This special Spring 2023 issue of Orbis is a product of the long-standing, close collaboration between the Konrad Adenauer Stiftung Israel Office, and the Moshe Dayan Center for Middle Eastern and African Studies at Tel Aviv University. Specifically, it is an outgrowth of our joint Hiwar Forum for Intra-Regional Dialogue. This virtual forum brings together Israeli researchers and members of civil society, academia, and government from throughout the Middle East and Africa to discuss important contemporary political, social, economic, and cultural issues. The forum works in the spirit of the Chatham House Rule in order to encourage an open discussion and frank exchange of ideas. The purpose of these discussions is to build relationships and to increase our knowledge by introducing a diversity of perspectives that challenge our assumptions on contemporary issues that are of mutual interest in the region.
This volume reflects the spirit and goals of the forum. It brings together researchers from peace partners within the region—Bahrain, Jordan, Morocco and Israel—as well as from the US. and Europe, crucial external actors in the Middle East and North Africa (MENA) region. These scholars examine the contours and challenges of the new strategic architecture or regime developing in MENA. This evolution occurs in the wake of momentous, historic events and processes that have convulsed the region in the past decade. These episodes include the waves of popular uprisings, which in their two phases (2010-2011 and 2018-2019) toppled six regimes that had ruled for decades, but also created multiple cockpits of regional competition, violence and suffering. They also included the Abraham Accords, which made decisive progress towards ending the Arab-Israeli conflict, but left the Israeli-Palestinian conflict still smoldering; the COVID-19 pandemic; and increased Russian and Chinese influence in the region. A central dynamic influencing the strategic architecture of the region is, of course, the re-orientation of American policy and power from MENA to other regions and interest, after two (or three) decades where the greater Middle East region was the center of American foreign and national security policy, and of intensive military effort.

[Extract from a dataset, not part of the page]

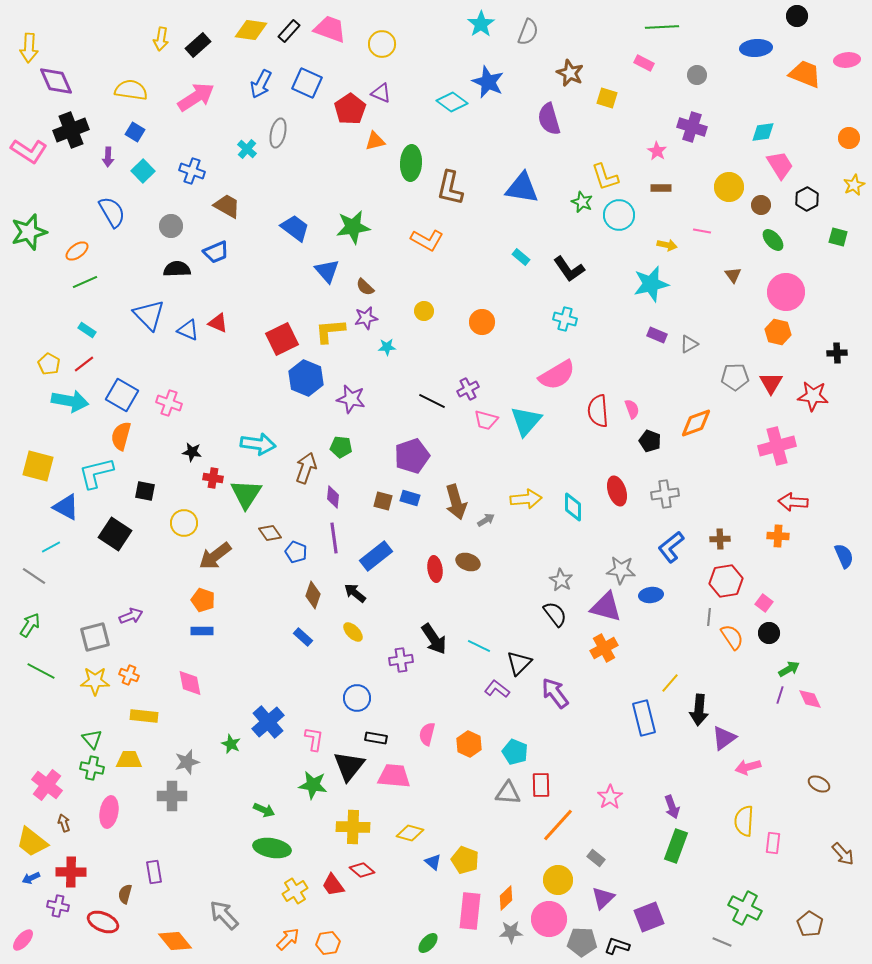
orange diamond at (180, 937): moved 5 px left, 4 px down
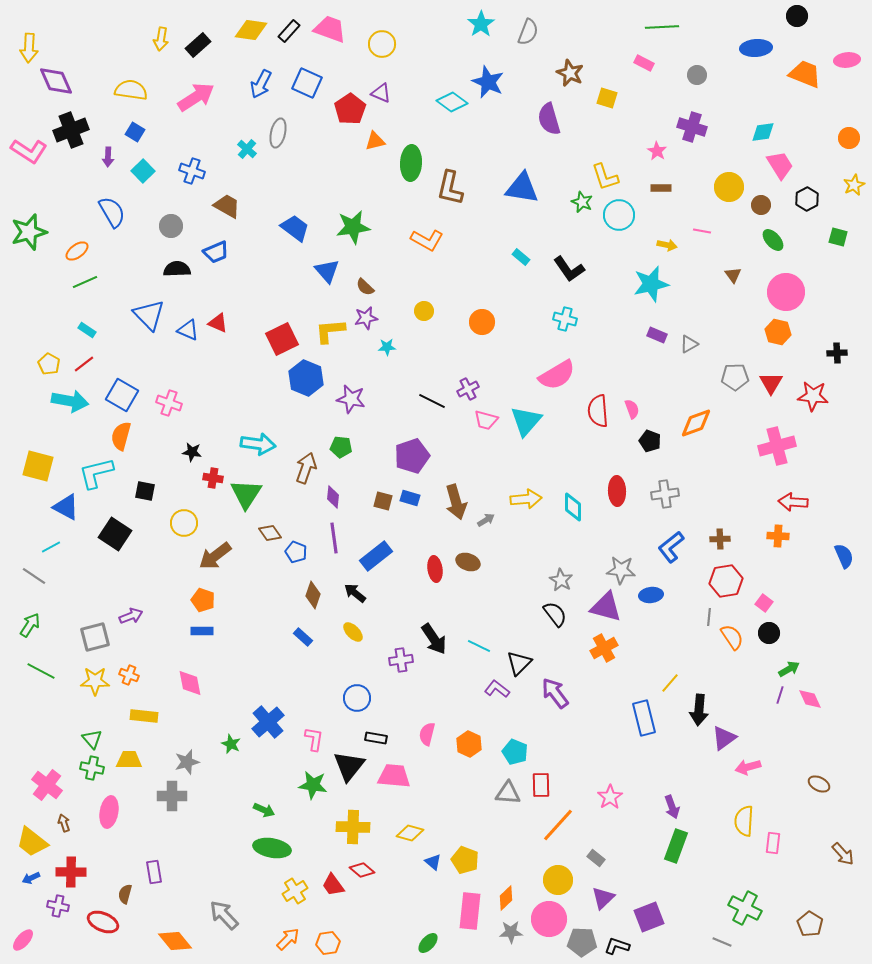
red ellipse at (617, 491): rotated 16 degrees clockwise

The contributions in this issue reflect a diversity of approaches and viewpoints on regional strategic dynamics. Brandon Friedman discusses the tension between Saudi Arabia’s aspirations for leadership in the region, and the necessity for it to act in concert with other regional actors to achieve its objectives, due to its vulnerability and military weakness. Omar Al-Ubaydli highlights the underdevelopment and reduced quality of pertinent scholarly strategic analysis and research originating in the region, and the reasons for this phenomenon. The lack of home-grown research constitutes an obstacle to critical thinking and analysis about, as well as formulation of, a sustainable and effective Middle East security architecture. Farah Bdour analyzes Jordan’s reservations regarding the regional processes emanating from the Abraham Accords. She argues that Jordan is well positioned to play a central role in the transformation of the Abraham Accords’ regional integration initiatives to a regional security architecture that brings prosperity and security to all its members—including the Palestinians. Mohamed Chtatou discusses the centuries-old special relationship between Muslims and Jews in Morocco, and the importance of these unique cultural and interfaith ties for the evolving bilateral relationship between Morocco and Israel today. Cinzia Bianco and Corrado Cok analyze Europe’s interests in MENA’s stability, to prevent threats to economic and energy interests, as well as new refugee flows. Yet, they also address its limited capacity and leverage to significantly influence the directions of the new strategic structures in the region, away from strategic and defense competition and rivalries and towards cooperation and connectivity. Hadar Lasry’s and my own article points to Israel’s changing perception of itself as an integral part of its region, not a “villa in the jungle” separate from it, and its increasing appetite for issue-specific alliances and collective security arrangements, while attempting to insulate the wider web of regional strategic relations from the Palestinian issue. Lindsay Benstead writes that the potential for the Abraham Accords to create new conditions that support movement in the Israeli-Palestinian conflict cannot be understated; however, she notes that due to political authoritarianism in the region, the Accords may fall short of their potential if economic gains fail to reach marginalized populations.
Our hope is that this will be only the first of many joint efforts by scholars from throughout the region, designed to help break “silos” of analytical endeavor and enable a more integrative view of the region’s challenges and problems, but also of potential solutions.